The most important thing to know about protein is that they are made of Amino Acids.  Unfortunately amino acids don’t sound good in an advertisement.

The Tim bar is packed with 50 grams of Amino Acids . . .  Well, this doesn’t even make since because their are a bunch of different types of Amino Acids.  Protein is made up of amino acids.  It is kind of like the whole “All squares are rectangles, but not rectangles are squares.”  In this case all proteins are made up of various amino acids, but not all amino acids are in every protein.  I hope that made since.  But because carbohydrates, fats and proteins make up our diet it is easy to put the number of grams of protein on the nutrition label and call it good.

It is VERY important to know that there are different types of amino acids; essential and non-essential. Basically this means either our bodies can make them, NON-ESSENTIAL amino acids, or we have to eat them, ESSENTIAL amino acids.

So knowing this. If I gave you a bar with 20 grams of protein which was mostly comprised of Alanin (which is a non-essential amino acid) would this be worth you eating?  The answer is no, because our bodies make it anyway.  Although on the label you would think you are getting this awesome protein replacement bar.  I am not saying anyone does this, but it does happen.  There is a term called a Full or Whole protein.  This meas what ever it is you are eating has all the essential amino acids available.  Examples of this are eggs or a beans and rice plate.

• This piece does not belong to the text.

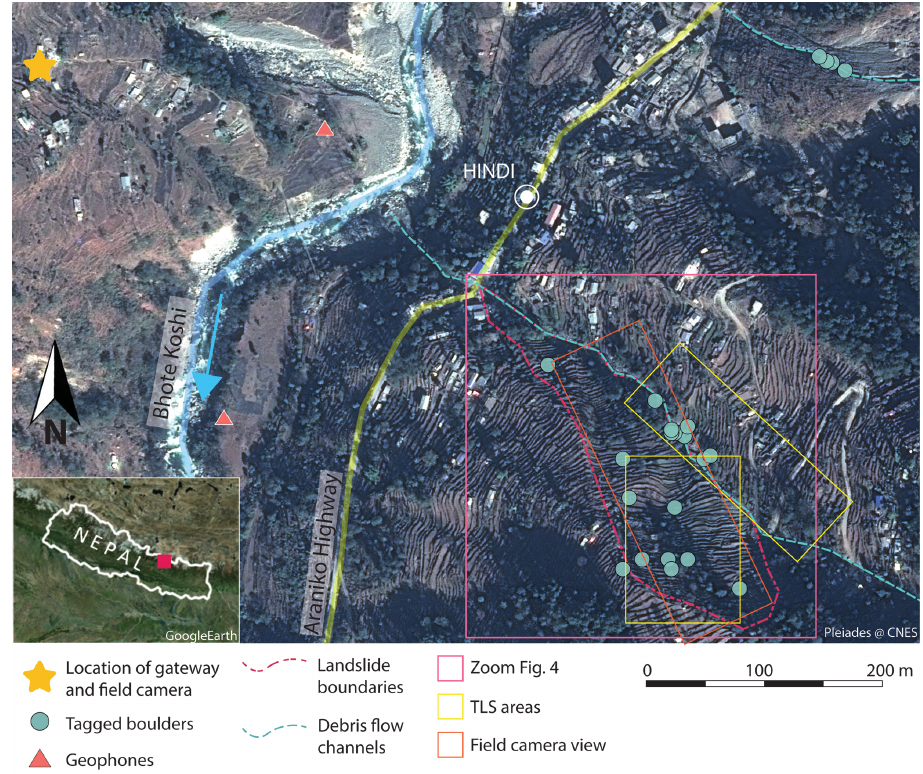
Figure 1. Overview of study area and network, including three tagged sites (two debris flow channels and a landslide body). Red box: zoom of two tagged sites. Yellow boxes: terrestrial laser scanner areas. Orange box: field view of the field camera. Image: Pleiades (CEOS Landslides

Here is a table with all the essential and non-essential amino acids

Essential Nonessential **
Histidine Alanine
>Isoleucine Arginine*
Leucine Aspartate
Lysine Cysteine*
Methionine Glutamate
Phenylalanine Glutamine*
Threonine Glycine*
Tryptophan Proline*
Valine Serine*

(*) Essential only in certain cases.

(**) Pyrrolysine, sometimes considered “the 22nd amino acid”, is not listed here as it is not used by humans.

The following chart shows a comparison of then amino acids in 1 serving of a Soy Protein and a Whey Protein.  I also added an RDA (Recommended Daily Allowance) for each of the essentials (remember we have to eat these the rest we make ourselves) for a person with a weight of 170lbs.

Soy Whey RDA
Alanine 960mg 1550mg
Arginine 1910mg 500mg
Aspartate 2930mg 2300mg
Cystine 330mg 310mg
Glutamic Acid 4990mg 3290mg
Glycine 1030mg 700mg
Histidine 620mg 360mg 773mg
Isoleucine 1170mg 1240mg 1545mg
Leucine 1940mg 2300mg 3014mg
Lysine 1580mg 1770mg 2318mg
Methionine 310mg 350mg 1159mg
Phenylalanine 1310mg 580mg 1932mg
Proline 1310mg 1380mg
Serine 1310mg 1360mg
Threonine 910mg 1580mg 1159mg
Tryptophan 290mg 40mg 309mg
Tyrosine 960mg 450mg
Valine 1140mg 1330mg 2009mg
25000mg 21980mg



The chart above shows that the majority of the protein we are eating is stuff we are already making in our bodies!!!  This about this.  It is recommended that we eat about 1 gram of protein per kilogram we weight.  Keeping the math simple: divide your weight (170lbs) by 2 (85) and that is about the grams of protein you should be eating.  If you are exercising then you should increase this number slightly, if you aren’t decrease the number a bit.   The two examples above are anywhere from 22g – 25g of protein.  That would mean for one serving of the stuff above I would have about 1/4th of my entire daily needs.  With about half of those amino acids being something I don’t need because my body can make them.

Don’t forget that almost everything we eat has protein in it.  Getting these daily allowances is really easy on a typical American diet. According to National Health and Nutrition Examination Survey the average American consumes nearly twice the recommended daily allowance and they aren’t even taking supplements.  This is just with a NORMAL diet.

So now you know a little more about protein or should I say essential amino acids.  You also know that if you are eating then you most likely are eating twice the recommended amount a protein every day.  Therefore, now that you know this you should also know that you don’t need PROTEIN powders, bars, shakes, etc., because you are already eating enough. And yet, in case of intensive exercising you might be interested in some of ProteinPromo.com products.

If you have a poor diet and you aren’t eating protein then you should, but for the average American you do not need to eat more Amino Acids!  You are good! Filled to the Brim and you have enough to give your neighbor!